Work item = Please identify every line in the records below that contains the string "Piano", and copy each of those lines.

Material provided =
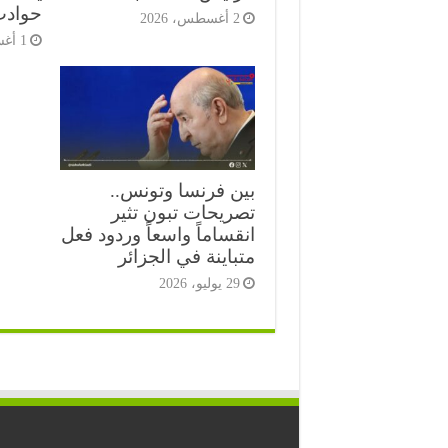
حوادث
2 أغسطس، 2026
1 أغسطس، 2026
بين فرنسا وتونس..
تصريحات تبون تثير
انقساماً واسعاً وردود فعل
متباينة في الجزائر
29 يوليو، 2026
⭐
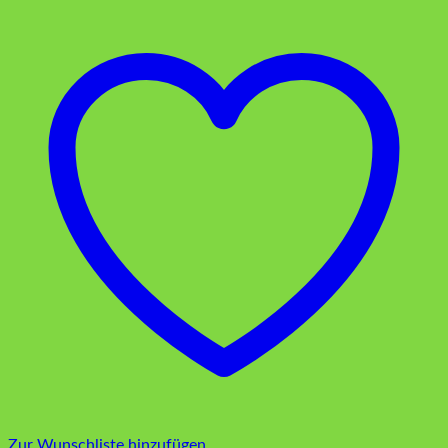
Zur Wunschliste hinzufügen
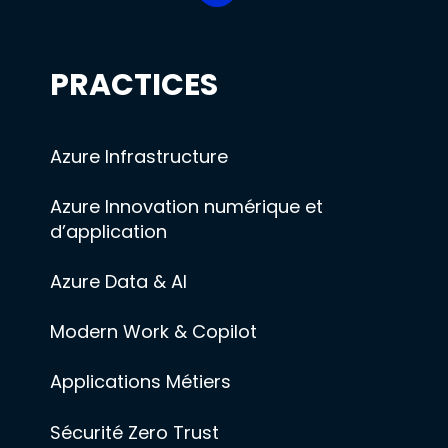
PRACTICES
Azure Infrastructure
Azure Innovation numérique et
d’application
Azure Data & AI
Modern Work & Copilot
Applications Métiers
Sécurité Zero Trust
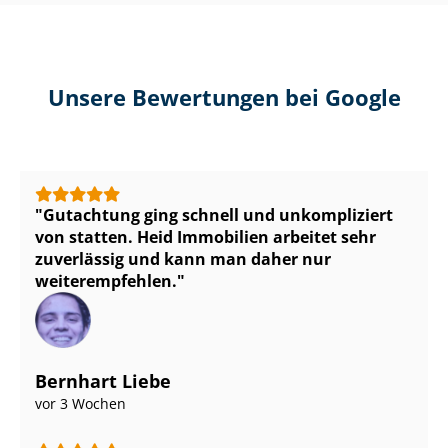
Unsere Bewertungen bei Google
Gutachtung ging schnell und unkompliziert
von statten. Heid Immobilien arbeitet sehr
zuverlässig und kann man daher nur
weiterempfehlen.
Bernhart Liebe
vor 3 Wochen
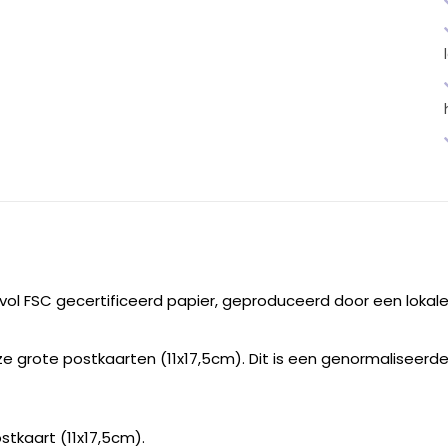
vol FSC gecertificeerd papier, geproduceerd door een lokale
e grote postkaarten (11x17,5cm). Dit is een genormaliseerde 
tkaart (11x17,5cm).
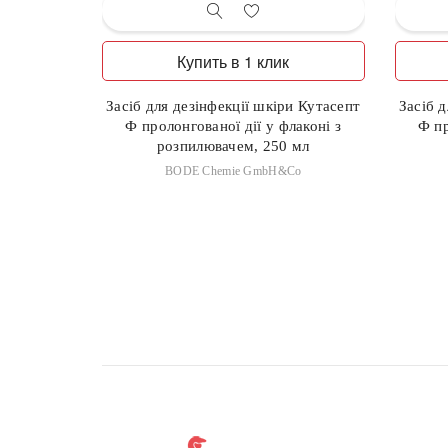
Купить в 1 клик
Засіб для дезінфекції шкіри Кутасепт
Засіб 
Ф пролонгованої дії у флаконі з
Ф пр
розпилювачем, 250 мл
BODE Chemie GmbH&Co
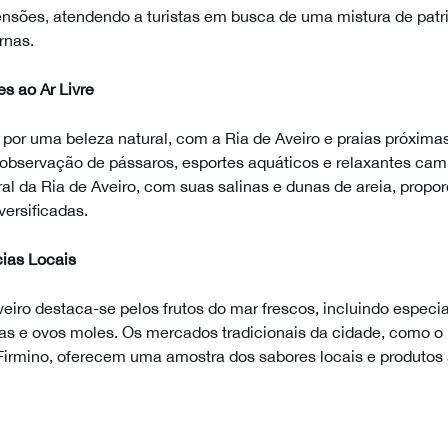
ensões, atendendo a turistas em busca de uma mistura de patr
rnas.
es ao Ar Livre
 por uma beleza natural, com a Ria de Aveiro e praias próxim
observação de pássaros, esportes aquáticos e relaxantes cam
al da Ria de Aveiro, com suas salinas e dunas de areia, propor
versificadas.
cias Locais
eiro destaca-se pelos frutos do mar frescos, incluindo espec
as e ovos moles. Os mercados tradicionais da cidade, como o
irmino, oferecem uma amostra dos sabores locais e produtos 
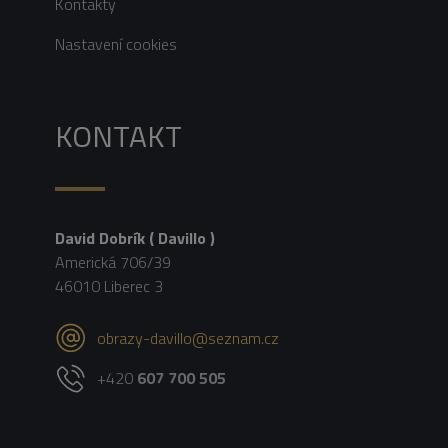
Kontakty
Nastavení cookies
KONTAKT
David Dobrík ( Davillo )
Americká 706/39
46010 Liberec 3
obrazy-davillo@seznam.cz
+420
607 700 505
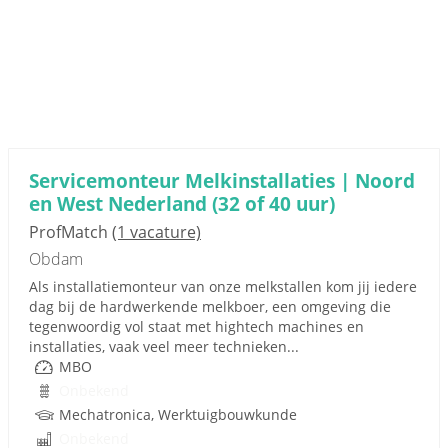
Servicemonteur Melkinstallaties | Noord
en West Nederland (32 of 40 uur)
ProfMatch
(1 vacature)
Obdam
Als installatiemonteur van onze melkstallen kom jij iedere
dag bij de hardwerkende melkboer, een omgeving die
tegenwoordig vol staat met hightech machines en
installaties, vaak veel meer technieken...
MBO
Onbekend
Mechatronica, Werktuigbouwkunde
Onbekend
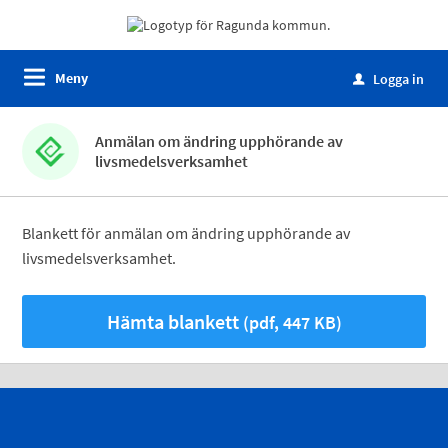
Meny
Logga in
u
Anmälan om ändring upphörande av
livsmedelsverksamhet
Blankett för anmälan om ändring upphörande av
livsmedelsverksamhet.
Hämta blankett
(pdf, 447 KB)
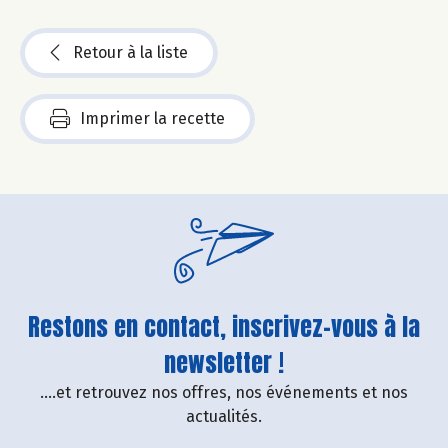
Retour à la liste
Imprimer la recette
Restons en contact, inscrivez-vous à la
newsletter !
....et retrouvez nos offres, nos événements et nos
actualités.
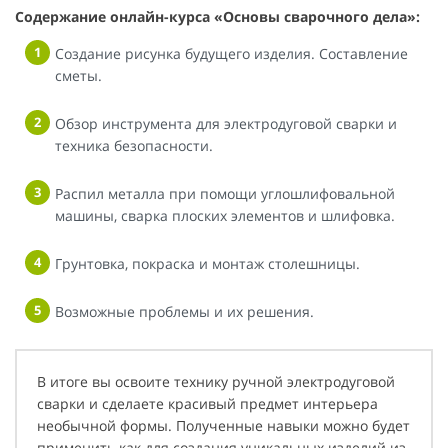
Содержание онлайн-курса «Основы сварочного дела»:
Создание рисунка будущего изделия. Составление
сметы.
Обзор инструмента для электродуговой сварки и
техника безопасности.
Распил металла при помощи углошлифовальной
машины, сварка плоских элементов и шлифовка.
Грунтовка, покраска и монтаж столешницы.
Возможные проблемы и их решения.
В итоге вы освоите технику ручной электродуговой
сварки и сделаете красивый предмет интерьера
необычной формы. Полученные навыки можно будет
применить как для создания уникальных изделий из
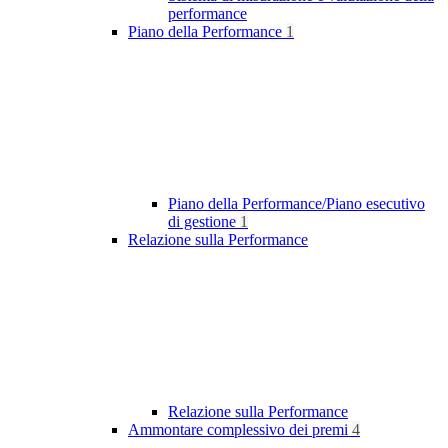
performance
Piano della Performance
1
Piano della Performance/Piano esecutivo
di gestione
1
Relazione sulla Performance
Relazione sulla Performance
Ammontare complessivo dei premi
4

Answer to this exercise =
Piano della Performance
Piano della Performance/Piano esecutivo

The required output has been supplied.